NGAWI, Jawa Pos Radar Madiun - Kecelakaan yang melibatkan kereta api (KA) di perlintasan tanpa palang pintu sudah berulang kali terjadi.

Terbaru, seorang pedagang sayur yang mendendarai sepeda motor tewas tertemper KA Sancaka saat melintas di perlintasan tanpa palang pintu di Desa Wonokerto, Kedunggalar, Ngawi. 

Dua opsi solusi jangka pendek mengapung pascainsiden memilukan tersebut. Yakni menutup perlintasan atau menyediakan palang pintu manual dengan penjagaan.

"Dua opsi itu setelah berkoordinasi dengan PT KAI Daop 7 Madiun,’’ kata Kabid Keselamatan Dinas Perhubungan Ngawi Fajar Anasrul, Kamis (15/2) kemarin.

Fajar mengatakan, opsi menutup pelintasan kereta api sebidang Desa Wonokerto perlu ditelaah dengan matang.

Risikonya warga menempuh perjalanan lebih jauh karena harus mencari jalan alternatif. Sementara solusi kedua perlu diawali dengan menyediakan palang pintu manual dan relawan penjaga.

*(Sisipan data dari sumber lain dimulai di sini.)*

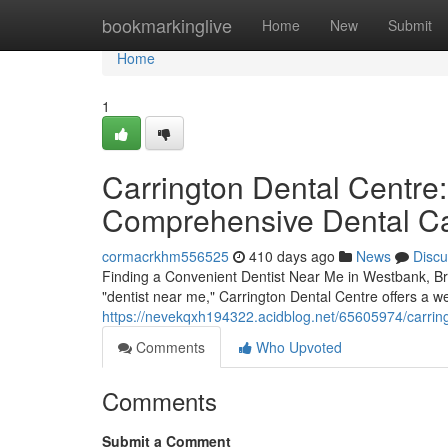
Home
bookmarkinglive
Home
New
Submit
Home
1
Carrington Dental Centre:
Comprehensive Dental C
cormacrkhm556525
410 days ago
News
Discu
Finding a Convenient Dentist Near Me in Westbank, Bri
"dentist near me," Carrington Dental Centre offers a we
https://nevekqxh194322.acidblog.net/65605974/carring
Comments
Who Upvoted
Comments
Submit a Comment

"Opsi kedua yang diambil setelah berkomunikasi dengan pemerintah desa setempat,’’ ujarnya.

Perlintasan KA sebidang di Wonokerto tidak masuk proyek pengadaan palang pintu tahun ini. Pemkab hanya mengakomodasi kegiatan itu di tiga titik.

Yakni, perlintasan KA di Desa Pakah, Mantingan; Sidolaju, Widodaren; dan Tempuran, Paron.

"Ketiga titik tersebut prioritas karena lokasinya strategis, jalurnya ramai, dan mobilitas kendaraannya tinggi,’’ urai Fajar. (sae/cor)

 

SOLUSI JANGKA PENDEK CEGAH TEMPERAN TERULANG

  1. Menutup perlintasan kereta api. Risikonya pengguna jalan perjalanan lebih jauh karena harus memutar.
  2. Menyediakan palang pintu manual dengan penjagaan dari relawan. Pengadaannya berkoordinasi dengan Pemdes Wonokerto.